Le premier devoir est celui de la sauvegarde - et par le fait même de l'affirmation et de l'apologie - de ces valeurs qui, pour des raisons indiscutables: bibliques, théologiques ou rationnelles, revêtent un caractère d'intangible autorité, parce que sanctionnées par le droit divin: elles sont par conséquent tenues pour sacrées par le magistère ecclésiastique et doivent toujours être professées par une droite conscience humaine. Et parmi tant d'autres, n'y trouve-t-on pas ce droit divin, et par conséquent ce devoir humain, de l'indissolubilité du mariage parfait et véritable, c'est-à-dire ratifié et consommé, qui constitue la matière la plus fréquente et la plus grave de votre activité judiciaire? Et cette défense claire et inflexible de l'institution conjugale, et par conséquent de l'institution familiale, base fondamentale d'une société morale, saine et civilisée, n'est- elle pas une très haute mission, un mérite incomparable de votre tribunal et de tous les autres tribunaux qui, dans l'Eglise catholique, ont le Droit canonique pour propre loi? Quel service vital, quel exemple typique, quelle noble leçon de sagesse et de force ne donnez- vous pas au Peuple de Dieu et, par voie de conséquence, à la civilisation humaine! On pourrait étendre cette considération à d'autres chapitres de la vie, en butte aujourd'hui à d'invraisemblables contestations, telle la légalisation de l'avortement provoqué. On pourrait l'étendre aussi à d'autres attentats aux droits fondamentaux de l'homme, ainsi qu'aux menaces s'élevant contre la paix et en faveur - hypothétique mais non impossible - des plus meurtriers instruments de massacres et de guerres. Ces conflits-là échappent à votre compétence, on le sait parfaitement: mais ils ne sont pas soustraits au rayonnement d'idéal qui émane de votre inébranlable sagesse juridique et qui met en garde l'humanité et l'encourage à faire de la raison, de la justice, du droit, la grande et seule méthode capable de garantir l'ordre le meilleur et le plus pacifique dans les relations humaines. Vous les gratifiez ainsi, sans dévier de la soumission aux exigences de la loi divine et humaine, d'un formidable facteur de justice et de paix: la charité, cet amour qui a sa source en Dieu et retourne à Dieu lui-même, et qui imprègne votre service austère d'un caractère nouveau et tout particulier, le caractère pastoral.


Qualités juridiques


Et voici le second devoir, celui précisément de la sollicitude pastorale de votre activité judiciaire. Oh! Nous n'ignorons pas à quel point vous connaissez, méditez et pratiquez l'ensemble des vertus professionnelles propres aux juges dans l'Eglise catholique. Que ceci soit dit en faveur de vos dignes personnes auxquelles Nous aimons penser que tous les membres de votre tribunal sont associés de manière exemplaire; mieux, Nous souhaitons que le soit tout le corps d'élite des avocats et des experts, participants eux aussi, non seulement du travail de la Rote, mais tout autant de son esprit digne d'éloges, de son niveau moral très élevé. Nous voulons que ce vénérable tribunal apparaisse à tous, à l'Eglise, au monde, comme un laboratoire de qualités juridiques non inférieur aux autres dans le forum civil.

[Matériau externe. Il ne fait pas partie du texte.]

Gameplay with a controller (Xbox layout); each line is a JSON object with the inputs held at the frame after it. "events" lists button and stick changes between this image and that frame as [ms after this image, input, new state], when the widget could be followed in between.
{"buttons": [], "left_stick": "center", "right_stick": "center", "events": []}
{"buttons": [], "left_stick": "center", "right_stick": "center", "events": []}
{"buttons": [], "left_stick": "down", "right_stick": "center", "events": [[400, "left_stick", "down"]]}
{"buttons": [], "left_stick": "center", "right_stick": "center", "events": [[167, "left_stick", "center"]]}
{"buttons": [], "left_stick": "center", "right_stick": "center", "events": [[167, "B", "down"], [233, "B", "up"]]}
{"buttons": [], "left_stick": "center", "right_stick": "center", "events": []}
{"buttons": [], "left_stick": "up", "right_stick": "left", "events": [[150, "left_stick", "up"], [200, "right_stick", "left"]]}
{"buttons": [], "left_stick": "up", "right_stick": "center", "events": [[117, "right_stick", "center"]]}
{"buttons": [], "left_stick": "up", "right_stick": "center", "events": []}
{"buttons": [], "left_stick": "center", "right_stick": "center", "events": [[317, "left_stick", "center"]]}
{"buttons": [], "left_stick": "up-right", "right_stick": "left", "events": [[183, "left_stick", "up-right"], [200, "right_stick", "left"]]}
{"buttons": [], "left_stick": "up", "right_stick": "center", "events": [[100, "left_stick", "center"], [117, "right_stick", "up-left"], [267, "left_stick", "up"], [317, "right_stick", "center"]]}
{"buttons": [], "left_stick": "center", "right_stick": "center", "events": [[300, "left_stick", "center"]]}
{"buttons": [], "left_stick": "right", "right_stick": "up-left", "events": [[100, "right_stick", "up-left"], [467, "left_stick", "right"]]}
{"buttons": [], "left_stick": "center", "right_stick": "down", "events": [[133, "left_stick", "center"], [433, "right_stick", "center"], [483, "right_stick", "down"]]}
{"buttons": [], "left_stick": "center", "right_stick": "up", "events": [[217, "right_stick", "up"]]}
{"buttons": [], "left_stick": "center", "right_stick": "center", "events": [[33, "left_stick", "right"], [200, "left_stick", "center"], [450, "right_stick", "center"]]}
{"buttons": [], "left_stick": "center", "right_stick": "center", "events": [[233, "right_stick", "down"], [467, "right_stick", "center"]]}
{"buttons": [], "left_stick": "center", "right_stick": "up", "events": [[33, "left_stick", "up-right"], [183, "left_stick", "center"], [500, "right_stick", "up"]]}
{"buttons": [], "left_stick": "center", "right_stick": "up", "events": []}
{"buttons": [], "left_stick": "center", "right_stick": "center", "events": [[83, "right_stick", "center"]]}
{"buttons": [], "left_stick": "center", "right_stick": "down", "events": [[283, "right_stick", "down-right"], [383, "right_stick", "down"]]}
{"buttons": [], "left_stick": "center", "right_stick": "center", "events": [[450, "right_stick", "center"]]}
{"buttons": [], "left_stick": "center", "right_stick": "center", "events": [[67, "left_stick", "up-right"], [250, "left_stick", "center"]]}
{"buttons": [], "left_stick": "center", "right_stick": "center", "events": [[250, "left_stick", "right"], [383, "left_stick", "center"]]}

Mais les valeurs morales ne suffisent pas toujours à satisfaire aux nécessités techniques de l'administration de la justice. Il faut des lois, il faut une procédure qui les rende précises et expéditives. Et quant à cet autre aspect de votre activité, où l'aspect pastoral peut précisément être le mieux documenté, vous savez que se trouve à l'étude, pour ne pas dire en acte, la révision du Code de procédure canonique, confiée aux soins et à la compétence de la Commission pontificale constituée ad hoc.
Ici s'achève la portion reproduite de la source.